Dal 2007 la bottiglia Albeisa viene prodotta anche in una versione che ha un peso di circa il 22% inferiore rispetto al modello tradizionale, per un totale di 125 grammi in meno. Negli ultimi anni, inoltre, Albeisa ha registrato un incremento nell’utilizzo del formato tappo a vite soprattutto per vini freschi, giovani e di pronta beva e in particolare per le esportazioni nei Paesi del Nord e negli Stati Uniti.
“La scelta di far parte del Consorzio e di usare la bottiglia Albeisa – spiega Marina Marcarino - significa volersi dimostrare coesi e profondamente identitari, disponendo di un contenitore tipico e di antico uso, capace di aggiungere ai propri vini maggior classe e dignità, riallacciandosi a una tradizione secolare di imbottigliamento, operazione effettuata in tempi remoti unicamente per vini di alto pregio”.
Salvare il tartufo e recuperare vigne rare
Tra le altre attività del Consorzio Albeisa, spicca anche il premio alle aziende giovani e innovative e il sostegno, nel territorio, alle realtà impegnate a diffondere le tipicità delle Langhe, come ad esempio Save The truffle, salviamo il tartufo bianco di Alba con il ripopolamento ambientale, piantando nei punti di confine e nelle vecchie rive delle piante tartufigene in modo naturale. “Abbiamo messo a dimora più di 500 alberi quercia – precisa Marina Marcarino – arbusti di pioppo e tiglio dei quali il tartufo è un parassita del loro apparato radicale principale. Siamo impegnati anche su altri temi, perché fondamentalmente il Consorzio Albeisa vuole parlare di territorio senza essere un ufficio turistico. Il nostro focus è dare comunicazione al consumatore finale su cosa il territorio offre dal punto di vista turistico ed enogastronomico. Non facciamo vendita ma assaggi, con degustazioni a tema. Diffondiamo messaggi senza spinta alla vendita”.
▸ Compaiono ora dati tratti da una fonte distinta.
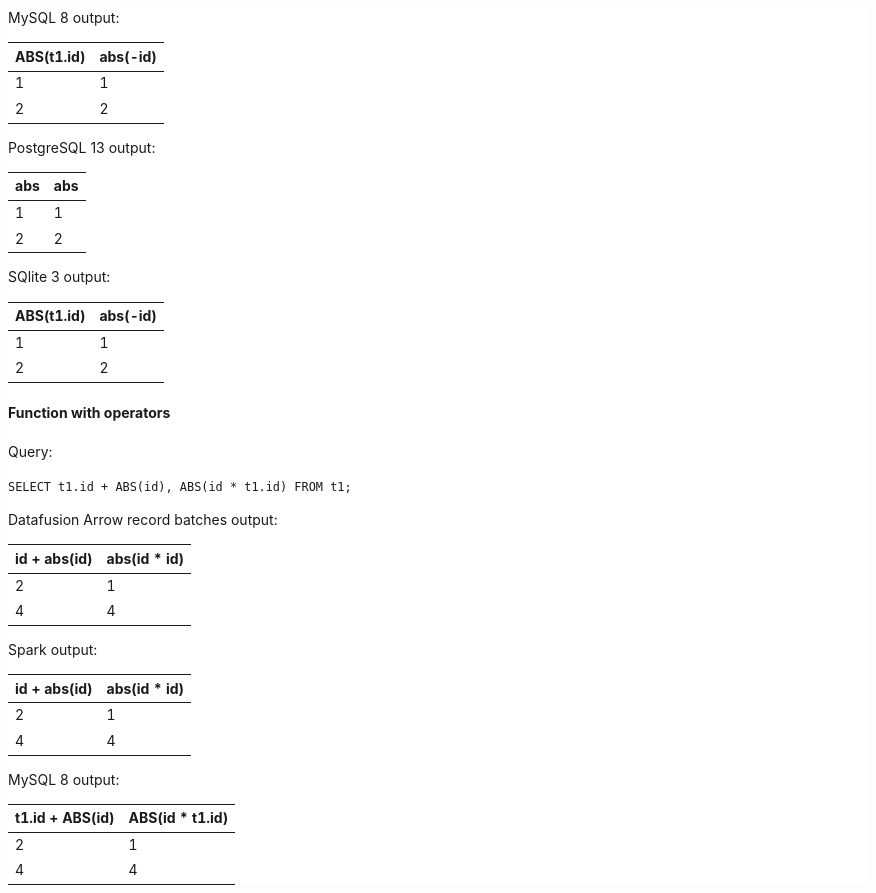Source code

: 
MySQL 8 output:

| ABS(t1.id) | abs(-id) |
|------------|----------|
| 1          | 1        |
| 2          | 2        |

PostgreSQL 13 output:

| abs | abs |
|-----|-----|
| 1   | 1   |
| 2   | 2   |

SQlite 3 output:

| ABS(t1.id) | abs(-id) |
|------------|----------|
| 1          | 1        |
| 2          | 2        |


#### Function with operators

Query:

```
SELECT t1.id + ABS(id), ABS(id * t1.id) FROM t1;
```

Datafusion Arrow record batches output:

| id + abs(id) | abs(id * id) |
|--------------|--------------|
| 2            | 1            |
| 4            | 4            |


Spark output:

| id + abs(id) | abs(id * id) |
|--------------|--------------|
| 2            | 1            |
| 4            | 4            |

MySQL 8 output:

| t1.id + ABS(id) | ABS(id * t1.id) |
|-----------------|-----------------|
| 2               | 1               |
| 4               | 4               |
Infine, il Consorzio Albeisa collabora con la Collezione di Vitigni Sperimentali di Grinzane Cavour che ai piedi del castello che fu parte della proprietà di Camillo Benso conte di Cavour, raccoglie più di 500 varietà di vitigni minori e rari, per recuperare quelli più remoti e in via di estinzione. Conduce il certosino lavoro di censimento e monitoraggio delle piante il dott. Stefano Raimondi, in collaborazione con l’istituto IPSP del CNR (Istituto protezione sostenibile delle piante) e il responsabile scientifico Giorgio Gambino. Oltre ad Albeisa come finanziatore di questa operazione green ci sono anche progetti regionali e la FAO.
Un altro esempio di patrimonio di inestimabile valore biologico, storico e scientifico. Una micro educazione a tutto tondo che, anche in questo caso, parte, si relaziona e riconduce a una bottiglia.